Boys' and girls' basketball have state championship tournaments, but they are, in reality, affairs where anyone can enter. Their champions are, however, widely recognized as the state's best.
Clay Birdwhistell, who coached girls' basketball at Anderson Middle for seven years, saw the lack of guidelines first hand. Some schools, like Anderson County and members of its Salt River Conference, currently play a schedule that starts in August and runs through November. It is over before the high school season starts. Others play a traditional winter schedule while some play a modified schedule, starting in late September or early October and running through January.
Birdwhistell recalls, “One year, we played a team that had played 38 regular season games.”
The KHSAA allows high schools to play 26 before post-season.
Under the new guidelines, middle school coaches must meet some requirements similar to those a the high school level, including taking sports safety courses and enforcing heat-related guidelines.

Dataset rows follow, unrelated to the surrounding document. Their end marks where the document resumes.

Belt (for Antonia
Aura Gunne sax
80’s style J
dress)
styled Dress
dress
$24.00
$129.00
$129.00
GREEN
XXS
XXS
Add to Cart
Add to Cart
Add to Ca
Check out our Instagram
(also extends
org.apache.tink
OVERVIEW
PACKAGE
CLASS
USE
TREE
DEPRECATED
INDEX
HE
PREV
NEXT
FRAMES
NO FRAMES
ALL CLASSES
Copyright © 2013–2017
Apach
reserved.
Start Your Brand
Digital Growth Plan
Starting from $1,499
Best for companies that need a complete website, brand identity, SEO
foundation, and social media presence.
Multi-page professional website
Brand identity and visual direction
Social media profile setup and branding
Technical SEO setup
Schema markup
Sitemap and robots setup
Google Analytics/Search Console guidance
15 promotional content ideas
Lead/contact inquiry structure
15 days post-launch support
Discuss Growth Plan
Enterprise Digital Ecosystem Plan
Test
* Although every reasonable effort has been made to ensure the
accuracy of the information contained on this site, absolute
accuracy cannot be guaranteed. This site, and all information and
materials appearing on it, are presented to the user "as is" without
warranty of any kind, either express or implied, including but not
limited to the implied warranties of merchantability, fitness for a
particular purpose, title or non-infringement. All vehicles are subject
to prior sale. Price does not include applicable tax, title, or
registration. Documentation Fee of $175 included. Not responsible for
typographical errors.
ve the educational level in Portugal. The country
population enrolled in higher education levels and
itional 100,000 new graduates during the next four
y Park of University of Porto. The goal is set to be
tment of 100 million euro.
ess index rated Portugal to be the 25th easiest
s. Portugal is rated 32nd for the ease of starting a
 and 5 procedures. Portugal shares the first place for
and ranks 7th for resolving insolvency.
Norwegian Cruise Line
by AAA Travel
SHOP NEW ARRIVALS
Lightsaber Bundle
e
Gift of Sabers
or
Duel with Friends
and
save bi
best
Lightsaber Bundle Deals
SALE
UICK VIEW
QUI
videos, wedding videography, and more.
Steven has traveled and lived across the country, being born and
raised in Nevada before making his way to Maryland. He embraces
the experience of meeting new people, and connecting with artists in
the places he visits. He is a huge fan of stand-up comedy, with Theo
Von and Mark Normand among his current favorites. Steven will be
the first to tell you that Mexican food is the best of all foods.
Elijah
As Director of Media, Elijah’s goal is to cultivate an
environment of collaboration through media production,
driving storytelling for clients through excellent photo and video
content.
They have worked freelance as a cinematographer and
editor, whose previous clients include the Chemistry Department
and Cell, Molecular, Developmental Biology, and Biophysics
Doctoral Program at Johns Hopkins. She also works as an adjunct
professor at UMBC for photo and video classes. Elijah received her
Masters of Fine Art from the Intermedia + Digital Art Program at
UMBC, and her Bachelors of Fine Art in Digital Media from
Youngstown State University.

It should be noted that Anderson County had already been doing this but was not required to do so.
The KHSAA will continue allowing seventh- and eighth-graders to continue to play at the high school level, but kids sixth-grade and down will no longer be eligible.
Some sports, most notably, football and soccer, do not allow middle school athletes to play at the high school level because of safety concerns.
The changes are for the good, no question. They will be going into effect during the 2014-15 school year.
The new rules will not be the same, which is as it should be. Middle school sports are just different from varsity sports. All of the rules that govern older kids might not be in the best interest of middle schoolers.
And, those three “in-between” years are years of growth and physical and emotional changes. Athletics are not immune to those differences.
Birdwhistell has seen that first hand. As an assistant coach, he will be working with an Anderson County High School basketball team that has five seniors and should be ranked in the state's Top 3, maybe even No. 1, in the pre-season polls. Four years ago, that same group had 15 players who ended their middle school careers with a state championship at Rupp Arena.
Some of that group decided to focus on other sports while some just decided that varsity athletics were not for them. It's just part of the game.
“Middle school sports are different,” Birdwhistell said. “It is a time when a kid should be able to try many things and find out what they want to do.”
Thankfully, some broad supervision is coming to that level.